If the suite is still too slow, though, you can shard the execution across multiple independent CI jobs. To do this practically, many teams use a tool like the knapsack gem, which handles splitting the test files evenly across multiple nodes.

jobs:
  test:
    runs-on: ubuntu-latest
    strategy:
      matrix:
        ci_node_total: [4]
        ci_node_index: [0, 1, 2, 3]
    steps:
      - uses: actions/checkout@v4
      - uses: ruby/setup-ruby@v1
        with:
          bundler-cache: true
      - run: bundle exec rake knapsack:minitest
        env:
          CI_NODE_TOTAL: ${{ matrix.ci_node_total }}
          CI_NODE_INDEX: ${{ matrix.ci_node_index }}

(Note: The exact syntax for invoking parallel tests depends heavily on your specific test runner and gem configuration. The example above illustrates the concept of distributing work across a matrix of runners using Knapsack.)

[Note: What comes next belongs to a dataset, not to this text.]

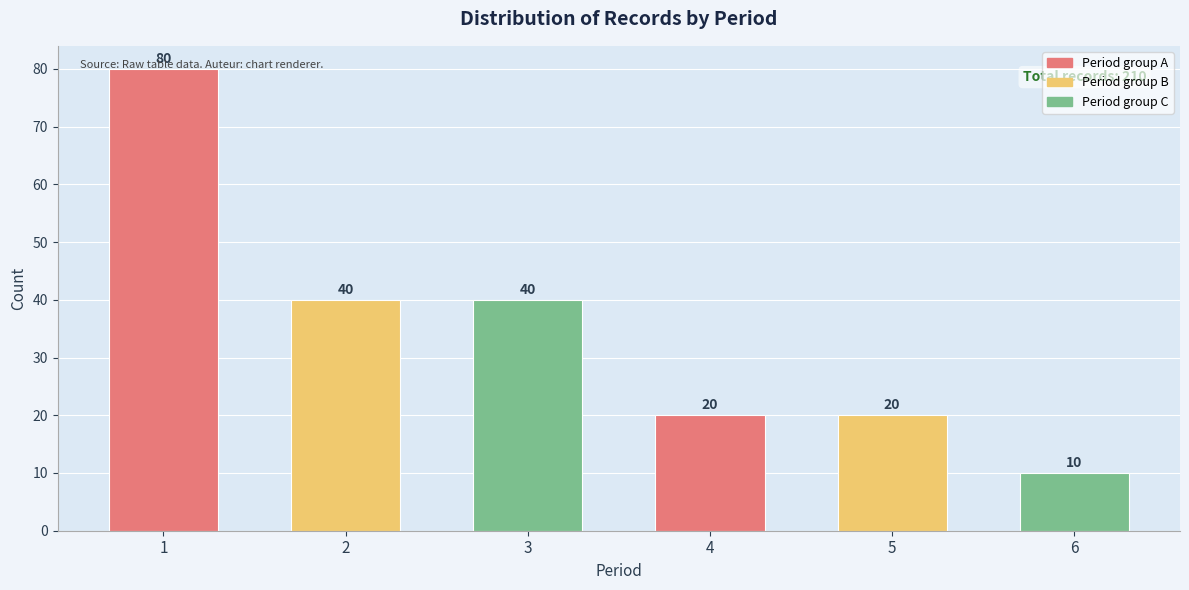

How many values are between 20 and 40?

4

Parallelization, of course, introduces its own challenges. It frequently exposes race conditions and order-dependent tests that were previously masked by sequential execution. Resolving these flaky tests is a necessary investment that yields a permanently faster CI pipeline.

Isolating Security and Linting Checks

Before running a resource-intensive test suite, your pipeline should execute fast, static analysis checks. This “fail-fast” methodology is crucial during an upgrade, where syntax errors and deprecated method calls are common.

We can create a separate GitHub Actions job that runs tools like RuboCop, Brakeman, and bundle-audit. These tools verify code structure, detect supply chain attacks or vulnerabilities in your lockfiles, and ensure baseline compliance without booting the entire Rails application.

jobs:
  lint:
    runs-on: ubuntu-latest
    steps:
      - uses: actions/checkout@v4
      - uses: ruby/setup-ruby@v1
        with:
          bundler-cache: true
      - run: bundle exec rubocop
      - run: bundle exec brakeman -q -w2
      - run: bundle exec bundle-audit check --update

Strictly speaking, you could run these checks in the same job as your tests. However, by making the test job depend on the successful completion of the lint job, you prevent the CI runner from wasting time executing a twenty-minute test suite on code that contains fundamental syntactical or security flaws.

Addressing Flaky Tests Proactively

A Rails upgrade frequently exposes latent bugs and flaky tests within your suite. Changes in Ruby version behavior, database query execution timing, or framework internals can cause poorly isolated tests to fail intermittently.

When a test fails randomly in GitHub Actions during an upgrade, we face a decision: investigate the root cause immediately or quarantine the test to maintain pipeline velocity. Quarantining — moving the test to a separate execution group that does not fail the build — is a pragmatic trade-off. It allows the core upgrade work to proceed while acknowledging the technical debt that must be addressed before the final validation and cutover.

However, quarantining should be a temporary measure. We must allocate engineering time to stabilize these tests. A CI pipeline that engineers do not trust is fundamentally broken, and pushing a Rails upgrade to production with an unstable test suite guarantees regressions.

Conclusion

Optimizing your GitHub Actions pipeline is a mandatory prerequisite for a smooth Ruby on Rails upgrade. By implementing dual booting, leveraging aggressive caching, parallelizing test execution, and isolating static analysis, we provide our engineering teams with the rapid, reliable feedback they need.

While these CI infrastructure optimizations require an upfront investment of time, they dramatically reduce the risk, compute costs, and overall duration of the upgrade process. They ensure that, much like the railway engineers of the 19th century, we can build the infrastructure of the future without disrupting the operations of today.